Some of my liberal white friends have recently confided that they are afraid of groups of black teenagers. Perhaps they’re revealing their secret now because the police brutality in Ferguson and New York has made them examine their own racism. Perhaps they tell me because they think that I, having worked at Trenton High, will be able to help them deal with their guilt. I’ll try.
Fear of a large group of young people seems to me a commonsense response in some circumstances. So my advice about deciding whether the fear is racist is to ask, “Would I feel the same if the group were of my own race?”
Plenty of black people are afraid of black gangs. A black friend from Princeton was passing out pamphlets in Washington, DC when a group of black teenagers approached. She and her daughter ran to their car, jumped in, and locked the doors. Our janitor at Trenton High, a black resident of Trenton, armed himself with a sawed off weed-whacker for his walk home. He needed it to ward off teenage muggers. An old lady was rolled by a bunch of black girls on crack just last week!
We wouldn’t call the janitor or my black friend racist. And if I crossed the street to avoid an unruly crowd of white kids, I wouldn’t be accused of racism.
A white friend of mine rode her bike to K-Mart but didn’t lock it because a group of black kids was standing near the bike rack. Locking it would show that she didn’t trust them, and that would be racist. The bike was stolen. I bet that, if the group of kids had been white, she would have locked the bike. I also bet that a black biker would have locked her bike regardless of the race of the kids. Sometimes, in our eagerness not to be seen as racist, we overlook common sense.

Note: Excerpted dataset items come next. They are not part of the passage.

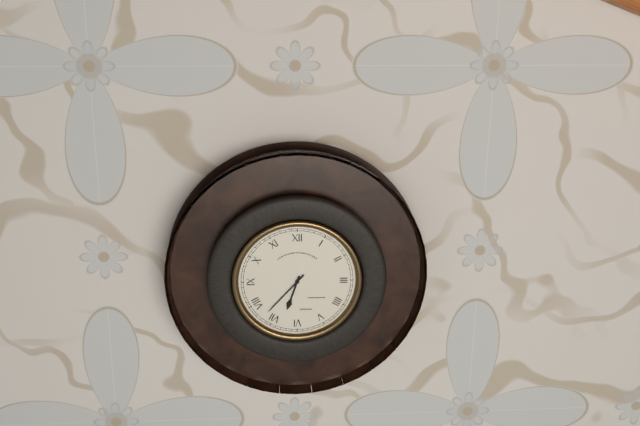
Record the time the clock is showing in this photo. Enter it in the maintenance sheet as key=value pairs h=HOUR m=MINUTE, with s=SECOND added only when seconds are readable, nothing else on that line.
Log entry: h=6 m=37
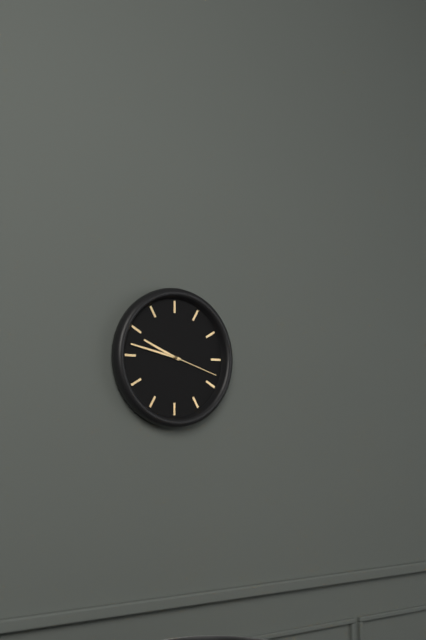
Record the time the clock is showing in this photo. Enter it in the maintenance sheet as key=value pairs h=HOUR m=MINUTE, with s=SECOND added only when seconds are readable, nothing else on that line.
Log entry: h=9 m=47 s=18
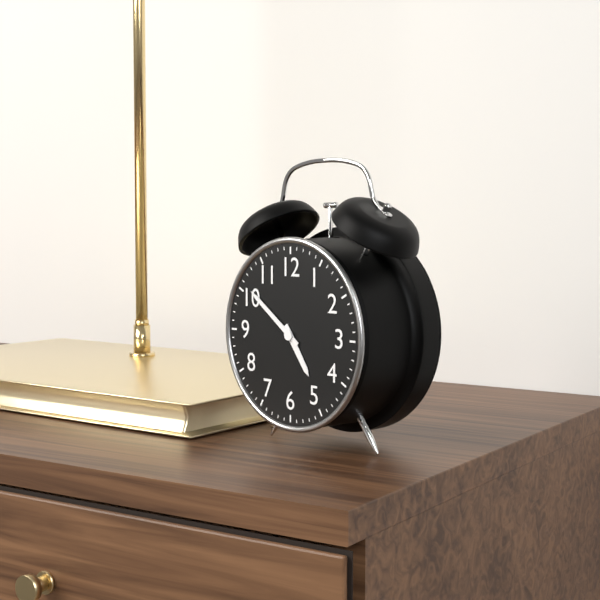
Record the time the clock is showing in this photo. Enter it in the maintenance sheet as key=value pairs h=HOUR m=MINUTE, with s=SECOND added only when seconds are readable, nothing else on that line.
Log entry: h=4 m=51
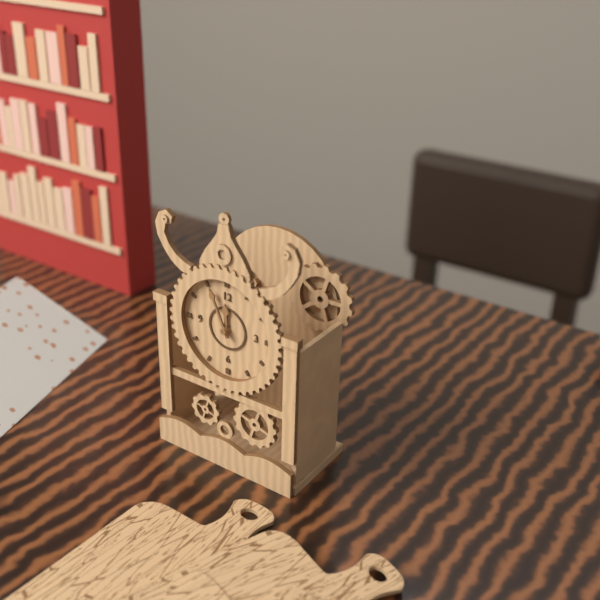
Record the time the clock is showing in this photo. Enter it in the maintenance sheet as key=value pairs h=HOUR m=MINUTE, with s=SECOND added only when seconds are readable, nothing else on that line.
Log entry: h=11 m=56
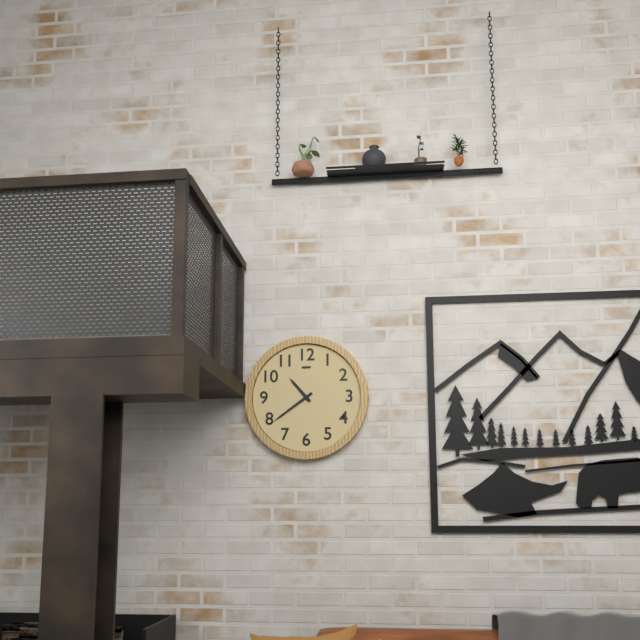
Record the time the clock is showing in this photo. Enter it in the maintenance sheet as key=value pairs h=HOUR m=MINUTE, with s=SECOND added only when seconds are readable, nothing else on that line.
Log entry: h=10 m=39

My black male friends are deeply hurt and offended when white people cross the street, tuck up their handbags, and show similar distrust of them. After all, white people don’t behave like that when passing other white people. Likewise, my black female friends resent being “helped” more than white shoppers when browsing in clothing stores.
Such differential treatment is racist and sometimes backfires. At a sporting goods store, a group of black teenagers came to exchange a pair of sneakers. They showed the cashier the sales slip, but, as they set off for the sneaker department, the code for “Watch out for shoplifters” came over the PA. Meanwhile a group of white teenagers, wearing trench coats and boots in spite of the warm June weather, had entered the store. While the store’s personnel followed the black kids, the white kids walked out with stashes of pilfered items under their coats.
Our reaction to groups of another race is often used as a litmus test for racism, but I question the validity of the test. Isn’t it natural, even atavistic, to distrust groups in general? Compare, for example, our inborn reaction to meeting a pack of dogs versus meeting just one dog. Groups do differ from individuals. Wariness of a “gang” of teenagers may be especially justified. The teenage brain is not fully developed. There’s peer pressure. Someone makes a dare. The group provides anonymity and support.
So, to my liberal white friends, I say, “Don’t worry about groups.” Instead, catch yourself whenever you think or speak about black people as if all were alike – a “they.” Give individuals who are black the same respect you give whites. And, while examining your own racism, notice the institutional racism that’s all around us. That racism is far more insidious and deserves our attention.